"Soal membantunya sampai di ranah mana, itu terserah yang bersangkutan," bebernya.
Soal pencopotan keanggotaan IDI bagi dua tersangka, Telogo Wismo Agung Durmanto tidak akan terburu-buru.
Pihaknya akan ikut aturan organisasi yang harus melakukan penelisikan kasus terlebih dahulu yang menimpa anggotanya.
Dalam kasus Aulia Risma, dia menerjunkan tim yang nantinya akan menilai kesalahan kedua tersangka sudah termasuk ranah etik atau sebaliknya sembari menunggu hasil putusan pengadilan.
Bentuk sanksinya juga bervariatif bisa teguran, skorsing, dan terberat adalah pelepasan sebagai anggota IDI.
"Kasus ini sudah ada penetapan tersangka, jadi nanti ada proses pengadilan."
"Di situlah akan dibahas masuk perundungan atau pemerasan (untuk menyimpulkan pelanggaran etik)," tuturnya.
Dia berharap, dengan kasus ini bisa menjadi momentum untuk melakukan perbaikan sistem pendidikan kedokteran.
Menurutnya, manakala sistem masih ada kesalahan dan kekurangan maka patut diperbaiki dan dilengkapi.
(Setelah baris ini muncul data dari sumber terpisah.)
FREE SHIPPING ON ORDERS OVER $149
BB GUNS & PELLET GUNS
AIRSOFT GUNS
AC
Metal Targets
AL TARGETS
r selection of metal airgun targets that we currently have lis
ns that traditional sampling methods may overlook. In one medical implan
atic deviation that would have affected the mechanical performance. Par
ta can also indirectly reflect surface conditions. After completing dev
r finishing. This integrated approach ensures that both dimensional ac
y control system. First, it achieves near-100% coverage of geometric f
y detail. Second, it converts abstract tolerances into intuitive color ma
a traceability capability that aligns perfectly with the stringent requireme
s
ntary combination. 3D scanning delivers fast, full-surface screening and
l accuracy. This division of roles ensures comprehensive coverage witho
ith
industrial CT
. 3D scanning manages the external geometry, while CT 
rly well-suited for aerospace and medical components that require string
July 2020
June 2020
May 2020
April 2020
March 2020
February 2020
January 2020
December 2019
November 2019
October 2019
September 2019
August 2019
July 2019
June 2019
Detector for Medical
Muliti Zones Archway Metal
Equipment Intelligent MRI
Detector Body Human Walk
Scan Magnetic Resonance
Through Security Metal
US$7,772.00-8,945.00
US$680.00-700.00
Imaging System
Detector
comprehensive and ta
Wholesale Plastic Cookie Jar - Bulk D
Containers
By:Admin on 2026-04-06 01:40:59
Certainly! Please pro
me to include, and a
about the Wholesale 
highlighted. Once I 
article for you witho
"Kasus ini adalah momentum untuk bisa menjadi titik tolak untuk perbaikan," ungkapnya.
Terpisah, kuasa hukum keluarga Aulia Risma, Misyal Achmad mempertanyakan sikap IDI yang menyiapkan pengacara untuk mendampingi para pelaku bullying atau para tersangka pemerasan.
Sikap tersebut dinilai bertolak belakang terhadap keluarga korban yang tidak diberikan fasilitas serupa pada saat hendak melakukan proses hukum atas kematian korban.
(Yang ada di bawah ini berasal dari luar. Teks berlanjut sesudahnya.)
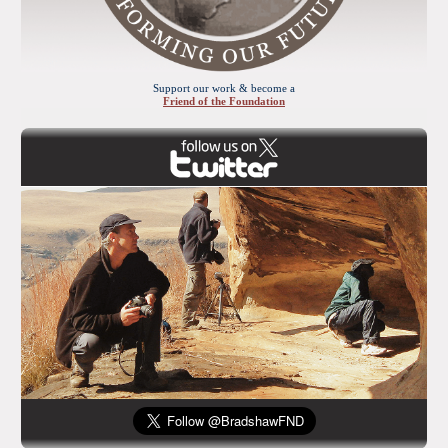
Support our work & become a
Friend of the Foundation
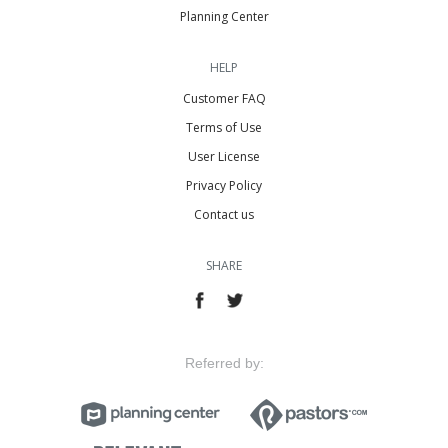
Planning Center
HELP
Customer FAQ
Terms of Use
User License
Privacy Policy
Contact us
SHARE
Referred by:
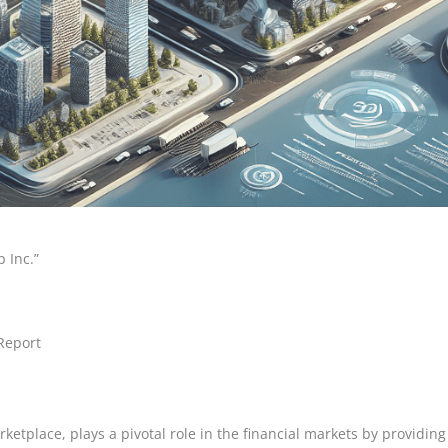
 Inc.”
Report
ketplace, plays a pivotal role in the financial markets by providing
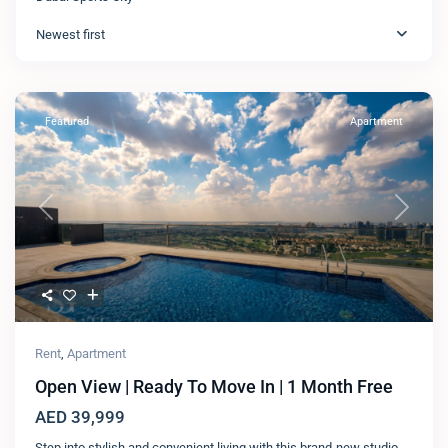
Newest first
Featured
Apartment
Previous
Next
Rent
,
Apartment
Open View | Ready To Move In | 1 Month Free
AED 39,999
Step into stylish and convenient living with this brand-new studio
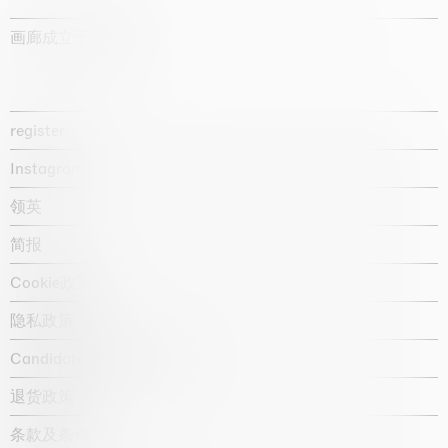
画廊成立于1987年
register
Instagram
领英
简报
Cookie政策
隐私政策
Candidate privacy notice
退货政策
条款及条件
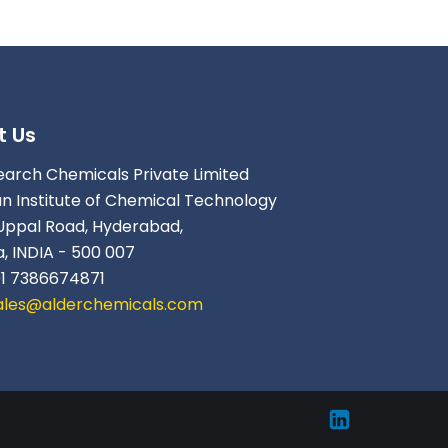
t Us
earch Chemicals Private Limited
an Institute of Chemical Technology
Uppal Road, Hyderabad,
, INDIA - 500 007
91 7386674871
ales@alderchemicals.com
"Perbedaannya sikap dari IDI tersebut bikin kami curiga," jelas Misyal Achmad.
Dia menilai, perbedaan sikap IDI tersebut memunculkan kecurigaan dari pihak keluarga, terutama kesan dari lembaga dokter itu yang melindungi para tersangka.
Seharusnya, mereka melindungi keluarga korban bukan para tersangka.